Coal crossed the border
Although transshipment of Russian foreign trade cargo via the ports of the Baltic states and Ukraine decreased in the first half of 2017 by 6.84%, coal transshipment via foreign ports surged, which even resulted in some growth of Russian cargo handled by neighboring states, in absolute terms.
Ice, heat, floods and modernization
According to the Ministry of Transport, transshipment of Russia’s foreign trade cargo via the ports of the Baltic states and Ukraine in the first half of 2017 grew by 5.8% to 25.32 mln t, including 21.29 mln t handled by the Baltic ports (+0.2%) and 4 mln t handled by Ukraine’s ports (+49.6%). In general, transshipment of Russian cargo grew by more than 8%. In relative terms, the share of foreign ports declined by 0.2%.
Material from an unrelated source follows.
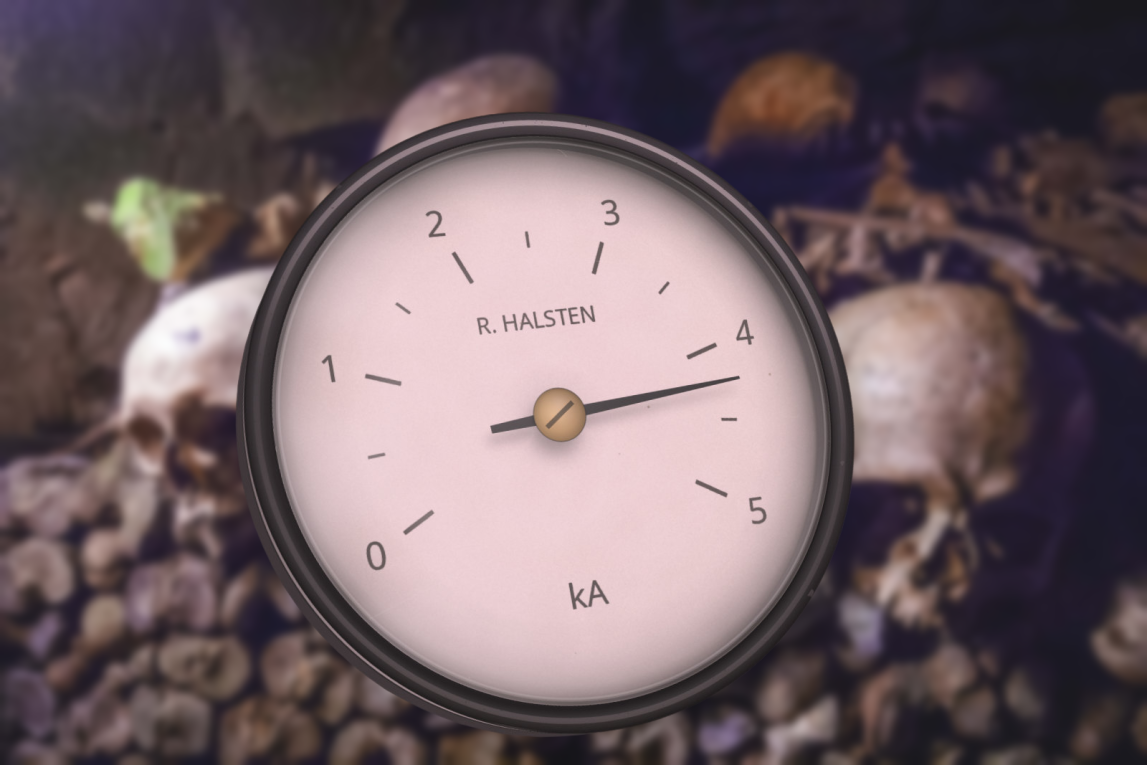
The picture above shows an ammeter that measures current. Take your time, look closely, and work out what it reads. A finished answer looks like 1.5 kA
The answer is 4.25 kA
The growth of transshipment via foreign ports was driven mainly by coal. The Baltic ports handled 9.74 mln t (+34.5%), transshipment via the ports of Ukraine surged almost 3-fold to 2.81 mln t. First of all, that should be attributed to interruption of deliveries from Australia because of floods with other countries, including Russia, ready to take advantage of the situation. Secondly, modernization of railway infrastructure in the Far East direction caused redirection of cargo flows to western ports including foreign ones. The third cause is a heat wave in Europe and other regions supplied by coal via European ports which resulted in increased consumption of electricity for air conditioners, hence the demand for coal. Besides, partial shifting of cargo flows to the ports of the Baltic states in winter-spring 2017 can be explained by ice situation.
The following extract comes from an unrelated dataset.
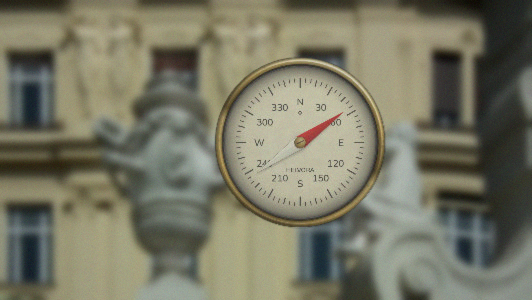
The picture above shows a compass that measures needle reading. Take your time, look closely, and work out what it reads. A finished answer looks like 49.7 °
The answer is 55 °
However, in the long-term future ‘coal boom’ in the western direction is not likely to continue amid the expansion in the capacity of railways towards the Far East which is to become the key direction of export coal. According to the plans of the Ministry of Economic Development of the Russian Federation, Russia will increase its share in the APR markets from 8% to 15%. That will be facilitated with the certification of Russian coal in China. In the result, more than a half of Russia’s export coal will flow to the APR markets.
Meanwhile, transshipment of crude oil and oil products via the ports of the neighboring countries continues to decrease, as it was forecasted. In HI’17, transshipment of liquid bulk cargo via the ports of the Baltic states reduced by almost a half to 3.4 mln t.
Exports of mineral fertilizers via the foreign ports are flat, year-on-year.
In general, the situation with Russia’s dependence on the ports of neighboring states is the following: there are no enough facilities dedicated for some types of cargo (coal, mineral fertilizers) in European part of Russia, which is deeply felt during the periods of peak demand caused by the market situation and other factors. Exporters operating their own transshipment facilities are in the best position both in the Far East and in European part, as they can promptly shift cargo flows from one direction to another.